RECORDS TO USE:

********

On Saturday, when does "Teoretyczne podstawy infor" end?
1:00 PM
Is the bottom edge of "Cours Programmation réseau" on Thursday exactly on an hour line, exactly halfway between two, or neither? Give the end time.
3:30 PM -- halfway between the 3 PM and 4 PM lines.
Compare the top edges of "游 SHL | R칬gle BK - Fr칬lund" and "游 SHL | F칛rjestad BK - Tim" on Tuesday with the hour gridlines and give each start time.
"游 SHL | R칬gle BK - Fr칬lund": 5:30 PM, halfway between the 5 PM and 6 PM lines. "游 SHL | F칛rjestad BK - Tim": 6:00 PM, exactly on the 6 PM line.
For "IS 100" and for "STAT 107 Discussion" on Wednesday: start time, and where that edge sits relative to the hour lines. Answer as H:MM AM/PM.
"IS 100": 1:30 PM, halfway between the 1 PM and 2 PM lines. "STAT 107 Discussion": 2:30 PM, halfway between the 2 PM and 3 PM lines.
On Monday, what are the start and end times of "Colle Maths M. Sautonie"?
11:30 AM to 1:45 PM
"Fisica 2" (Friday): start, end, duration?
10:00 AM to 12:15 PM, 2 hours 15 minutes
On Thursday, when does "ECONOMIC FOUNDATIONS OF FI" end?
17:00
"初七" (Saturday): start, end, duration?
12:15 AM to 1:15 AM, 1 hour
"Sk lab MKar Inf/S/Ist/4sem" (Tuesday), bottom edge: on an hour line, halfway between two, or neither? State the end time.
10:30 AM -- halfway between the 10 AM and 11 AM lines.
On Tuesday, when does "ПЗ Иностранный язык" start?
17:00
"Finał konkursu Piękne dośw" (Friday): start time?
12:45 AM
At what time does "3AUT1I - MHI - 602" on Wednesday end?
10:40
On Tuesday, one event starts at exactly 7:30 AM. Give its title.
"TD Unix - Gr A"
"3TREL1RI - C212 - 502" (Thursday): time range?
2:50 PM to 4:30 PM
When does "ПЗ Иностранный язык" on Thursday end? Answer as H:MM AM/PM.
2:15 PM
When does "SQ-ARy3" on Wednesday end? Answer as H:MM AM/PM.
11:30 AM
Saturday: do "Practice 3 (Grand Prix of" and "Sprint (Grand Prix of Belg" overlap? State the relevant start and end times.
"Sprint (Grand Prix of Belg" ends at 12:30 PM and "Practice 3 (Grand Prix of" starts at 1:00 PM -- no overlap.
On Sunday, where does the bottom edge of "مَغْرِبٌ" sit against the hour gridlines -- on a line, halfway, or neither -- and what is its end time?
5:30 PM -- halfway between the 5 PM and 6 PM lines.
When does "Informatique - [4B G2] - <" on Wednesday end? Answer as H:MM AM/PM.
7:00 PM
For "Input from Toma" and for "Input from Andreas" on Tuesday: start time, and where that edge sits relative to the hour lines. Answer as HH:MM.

********

STATED TASK: Rewrite the records above with every "gridlines" changed to "grid lines", leaving everything else as it is.

RESULT OF THIS EXERCISE:
On Saturday, when does "Teoretyczne podstawy infor" end?
1:00 PM
Is the bottom edge of "Cours Programmation réseau" on Thursday exactly on an hour line, exactly halfway between two, or neither? Give the end time.
3:30 PM -- halfway between the 3 PM and 4 PM lines.
Compare the top edges of "游 SHL | R칬gle BK - Fr칬lund" and "游 SHL | F칛rjestad BK - Tim" on Tuesday with the hour grid lines and give each start time.
"游 SHL | R칬gle BK - Fr칬lund": 5:30 PM, halfway between the 5 PM and 6 PM lines. "游 SHL | F칛rjestad BK - Tim": 6:00 PM, exactly on the 6 PM line.
For "IS 100" and for "STAT 107 Discussion" on Wednesday: start time, and where that edge sits relative to the hour lines. Answer as H:MM AM/PM.
"IS 100": 1:30 PM, halfway between the 1 PM and 2 PM lines. "STAT 107 Discussion": 2:30 PM, halfway between the 2 PM and 3 PM lines.
On Monday, what are the start and end times of "Colle Maths M. Sautonie"?
11:30 AM to 1:45 PM
"Fisica 2" (Friday): start, end, duration?
10:00 AM to 12:15 PM, 2 hours 15 minutes
On Thursday, when does "ECONOMIC FOUNDATIONS OF FI" end?
17:00
"初七" (Saturday): start, end, duration?
12:15 AM to 1:15 AM, 1 hour
"Sk lab MKar Inf/S/Ist/4sem" (Tuesday), bottom edge: on an hour line, halfway between two, or neither? State the end time.
10:30 AM -- halfway between the 10 AM and 11 AM lines.
On Tuesday, when does "ПЗ Иностранный язык" start?
17:00
"Finał konkursu Piękne dośw" (Friday): start time?
12:45 AM
At what time does "3AUT1I - MHI - 602" on Wednesday end?
10:40
On Tuesday, one event starts at exactly 7:30 AM. Give its title.
"TD Unix - Gr A"
"3TREL1RI - C212 - 502" (Thursday): time range?
2:50 PM to 4:30 PM
When does "ПЗ Иностранный язык" on Thursday end? Answer as H:MM AM/PM.
2:15 PM
When does "SQ-ARy3" on Wednesday end? Answer as H:MM AM/PM.
11:30 AM
Saturday: do "Practice 3 (Grand Prix of" and "Sprint (Grand Prix of Belg" overlap? State the relevant start and end times.
"Sprint (Grand Prix of Belg" ends at 12:30 PM and "Practice 3 (Grand Prix of" starts at 1:00 PM -- no overlap.
On Sunday, where does the bottom edge of "مَغْرِبٌ" sit against the hour grid lines -- on a line, halfway, or neither -- and what is its end time?
5:30 PM -- halfway between the 5 PM and 6 PM lines.
When does "Informatique - [4B G2] - <" on Wednesday end? Answer as H:MM AM/PM.
7:00 PM
For "Input from Toma" and for "Input from Andreas" on Tuesday: start time, and where that edge sits relative to the hour lines. Answer as HH:MM.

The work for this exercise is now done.